Auch ist darauf zu achten, daß gewisse Konventionen ("Do's and Don'ts") eingehalten werden.

Produkte und Werbeansprache

Homosexuelle haben dieselben Bedürfnisse wie alle anderen auch. Dazu gehören auch soziale Bedürfnisse wie Zugehörigkeitsgefühl, Anerkennung oder Respekt. Kann ein Werbetreibender diese Bedürfnisse erfüllen, besteht eine höhere Wahrscheinlichkeit, daß ein Kaufmotiv für sein Produkt entsteht.

Um sich einer Werbebotschaft bewußt zuzuwenden, bedarf es einer Aktivierung, die z.B. durch Reize ausgelöst werden kann (ohne von der Botschaft abzulenken).

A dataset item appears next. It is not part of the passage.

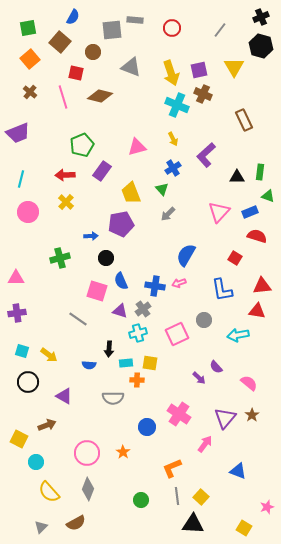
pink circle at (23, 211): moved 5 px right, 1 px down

Wer sich/sein Produkt frühzeitig positioniert, hat beste Chancen, seinen Mitbewerbern gegenüber im Vorteil zu sein.

Produkte können speziell für Schwule und/oder Lesben konzipiert sein (exklusiv, z.B. Gay Tours), doch die meisten Produkte werden von Leuten jeglicher sexueller Orientierung verwendet. Es kann jedoch sinnvoll sein, Homosexuelle in die Werbeansprache einzubeziehen. Diese inklusive Ansprache kann integriert, verdeckt oder neutral sein.

Medien

Die Schwulen-Print-Presse in Deutschland läßt sich grob in Magazine und Lokalblätter unterteilen. Dort wird man für Werbung weniger Streuverluste erwarten können, als in Publikationen, die von allen gelesen werden.

"Schwules Radio und TV" ist meist noch auf kurze Sendezeiten in meist offenen Kanälen begrenzt. Hier gibt es jedoch Probleme mit der Ausstrahlung von Werbung. Daher ist hier zu empfehlen, über Editorials und Sponsoring werbend in Erscheinung zu treten.

Sponsoring

Organisationen und Events, die für eine homosexuelle Gemeinde einen hohen Stellenwert haben, können durch Sponsoring Awareness bei dieser Zielgruppe aufbauen. Neben lokalen Aktionen zu Gunsten der Aids-Hilfe oder DJ-Sponsoring können auch Großveranstaltungen wie der Christopher Street Day oder die EuroGames (Olympisches Ereignis der Homosexuellen) unterstützt werden.

Resultat

Schwule und Lesben bieten quantitativ wie qualitativ ein Kaufpotential, das es lohnend erscheinen läßt, sie gezielt zu umwerben. Um dies effizient zu betreiben sollte ihre Struktur jedoch marktforscherisch weiter aufgeschlüsselt werden. So könnten auch effiziente Adressenlisten entstehen.

Die deutschen Homosexuellen dem amerikanischen Beispiel folgen sollten, Präsenz zu zeigen und damit die Furcht vor dem Fremden zu reduzieren.

Werbetreibende sollten durch ihr Verhalten zu einer Reduzierung der Diskriminierung beitragen. So sollte Marketing-Kommunikation in erster Linie Schwule und Lesben in die Werbung integrieren.